Endocannabinoids in Caenorhabditis elegans are essential for the mobilization of cholesterol from internal reserves.

Proper cholesterol transport is crucial for the functionality of cells. In C. elegans, certain cholesterol derivatives called dafachronic acids (DAs) govern the entry into diapause. In their absence, worms form a developmentally arrested dauer larva. Thus, cholesterol transport to appropriate places for DA biosynthesis warrants the reproductive growth.
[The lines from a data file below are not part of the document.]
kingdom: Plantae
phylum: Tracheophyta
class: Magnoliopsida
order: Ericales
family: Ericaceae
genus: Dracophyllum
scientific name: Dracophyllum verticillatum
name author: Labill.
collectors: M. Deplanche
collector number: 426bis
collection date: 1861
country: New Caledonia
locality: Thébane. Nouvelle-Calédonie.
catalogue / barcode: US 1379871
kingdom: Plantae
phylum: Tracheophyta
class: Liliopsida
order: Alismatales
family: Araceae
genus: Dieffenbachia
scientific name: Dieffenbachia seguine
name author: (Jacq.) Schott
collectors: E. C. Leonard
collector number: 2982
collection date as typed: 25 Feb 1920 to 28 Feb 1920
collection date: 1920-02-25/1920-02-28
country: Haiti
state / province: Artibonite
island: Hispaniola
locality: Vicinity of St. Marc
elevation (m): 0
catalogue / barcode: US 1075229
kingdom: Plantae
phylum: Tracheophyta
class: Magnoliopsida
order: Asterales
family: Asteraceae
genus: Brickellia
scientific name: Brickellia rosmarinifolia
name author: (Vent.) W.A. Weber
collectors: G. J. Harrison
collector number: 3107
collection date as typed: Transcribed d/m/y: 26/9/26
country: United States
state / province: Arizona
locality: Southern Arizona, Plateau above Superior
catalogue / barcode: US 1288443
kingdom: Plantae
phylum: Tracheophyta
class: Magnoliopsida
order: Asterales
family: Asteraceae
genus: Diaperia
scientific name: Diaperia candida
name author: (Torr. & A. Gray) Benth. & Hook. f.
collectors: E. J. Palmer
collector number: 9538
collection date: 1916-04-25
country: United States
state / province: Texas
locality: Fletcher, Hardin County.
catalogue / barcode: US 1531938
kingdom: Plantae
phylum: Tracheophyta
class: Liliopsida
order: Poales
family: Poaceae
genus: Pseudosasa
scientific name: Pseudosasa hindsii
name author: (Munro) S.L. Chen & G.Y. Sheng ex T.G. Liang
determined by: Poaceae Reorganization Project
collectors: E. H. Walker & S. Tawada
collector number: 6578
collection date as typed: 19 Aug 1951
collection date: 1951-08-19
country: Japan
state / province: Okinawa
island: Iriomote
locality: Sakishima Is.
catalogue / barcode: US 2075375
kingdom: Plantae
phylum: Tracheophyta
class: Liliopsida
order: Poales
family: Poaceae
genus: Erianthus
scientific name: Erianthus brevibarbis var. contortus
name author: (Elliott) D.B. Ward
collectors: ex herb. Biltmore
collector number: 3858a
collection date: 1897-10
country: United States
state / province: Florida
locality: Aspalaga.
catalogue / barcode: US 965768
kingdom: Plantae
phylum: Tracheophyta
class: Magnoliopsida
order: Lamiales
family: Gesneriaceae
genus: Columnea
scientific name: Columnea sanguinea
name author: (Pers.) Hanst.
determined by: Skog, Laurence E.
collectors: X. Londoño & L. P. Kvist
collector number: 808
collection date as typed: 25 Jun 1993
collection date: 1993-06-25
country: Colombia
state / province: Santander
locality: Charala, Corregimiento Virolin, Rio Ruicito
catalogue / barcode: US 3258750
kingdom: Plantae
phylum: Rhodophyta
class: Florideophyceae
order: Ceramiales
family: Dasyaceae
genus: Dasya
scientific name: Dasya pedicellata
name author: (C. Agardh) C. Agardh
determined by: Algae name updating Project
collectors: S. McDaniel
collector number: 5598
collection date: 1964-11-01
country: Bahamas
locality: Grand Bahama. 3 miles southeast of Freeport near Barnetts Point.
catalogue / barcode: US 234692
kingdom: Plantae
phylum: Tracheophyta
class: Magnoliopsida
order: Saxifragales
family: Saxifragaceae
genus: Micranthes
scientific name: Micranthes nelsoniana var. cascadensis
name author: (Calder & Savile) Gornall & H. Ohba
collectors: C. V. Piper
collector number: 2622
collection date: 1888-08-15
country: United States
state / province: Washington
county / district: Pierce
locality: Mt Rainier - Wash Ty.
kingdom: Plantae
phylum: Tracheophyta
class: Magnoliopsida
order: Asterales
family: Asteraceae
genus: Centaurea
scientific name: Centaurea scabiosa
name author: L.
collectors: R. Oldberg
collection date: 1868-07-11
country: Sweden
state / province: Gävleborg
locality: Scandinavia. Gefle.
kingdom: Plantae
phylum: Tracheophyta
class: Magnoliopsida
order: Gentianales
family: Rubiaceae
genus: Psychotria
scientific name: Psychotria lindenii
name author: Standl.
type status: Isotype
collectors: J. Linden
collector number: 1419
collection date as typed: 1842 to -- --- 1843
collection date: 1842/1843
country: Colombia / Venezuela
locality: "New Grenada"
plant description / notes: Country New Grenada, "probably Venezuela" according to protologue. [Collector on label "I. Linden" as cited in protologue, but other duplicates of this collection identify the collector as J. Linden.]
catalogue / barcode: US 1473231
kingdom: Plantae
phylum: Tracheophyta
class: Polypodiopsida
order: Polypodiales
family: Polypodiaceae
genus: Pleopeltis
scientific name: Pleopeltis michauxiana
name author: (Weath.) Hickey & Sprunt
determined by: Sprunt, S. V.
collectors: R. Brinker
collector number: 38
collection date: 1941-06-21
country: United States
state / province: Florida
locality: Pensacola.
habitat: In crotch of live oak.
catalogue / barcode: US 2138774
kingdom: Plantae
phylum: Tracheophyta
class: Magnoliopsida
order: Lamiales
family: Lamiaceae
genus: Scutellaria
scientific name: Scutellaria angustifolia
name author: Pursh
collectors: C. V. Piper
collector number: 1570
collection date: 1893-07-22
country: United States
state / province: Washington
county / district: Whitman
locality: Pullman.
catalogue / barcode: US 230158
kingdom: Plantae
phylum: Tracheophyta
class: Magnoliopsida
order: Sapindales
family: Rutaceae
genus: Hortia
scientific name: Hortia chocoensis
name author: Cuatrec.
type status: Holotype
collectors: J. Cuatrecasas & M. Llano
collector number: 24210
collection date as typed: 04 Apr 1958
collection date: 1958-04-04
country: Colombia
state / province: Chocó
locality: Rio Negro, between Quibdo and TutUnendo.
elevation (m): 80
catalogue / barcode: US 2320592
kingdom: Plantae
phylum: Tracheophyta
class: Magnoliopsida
Recently, we discovered a novel class of glycosphingolipids, PEGCs, required for cholesterol mobilization/transport from internal storage pools. Here, we identify other components involved in this process. We found that strains lacking polyunsaturated fatty acids (PUFAs) undergo increased dauer arrest when grown without cholesterol. This correlates with the depletion of the PUFA-derived endocannabinoids 2-arachidonoyl glycerol and anandamide. Feeding of these endocannabinoids inhibits dauer formation caused by PUFAs deficiency or impaired cholesterol trafficking (e.g. in Niemann-Pick C1 or DAF-7/TGF-β mutants). Moreover, in parallel to PEGCs, endocannabinoids abolish the arrest induced by cholesterol depletion. These findings reveal an unsuspected function of endocannabinoids in cholesterol trafficking regulation.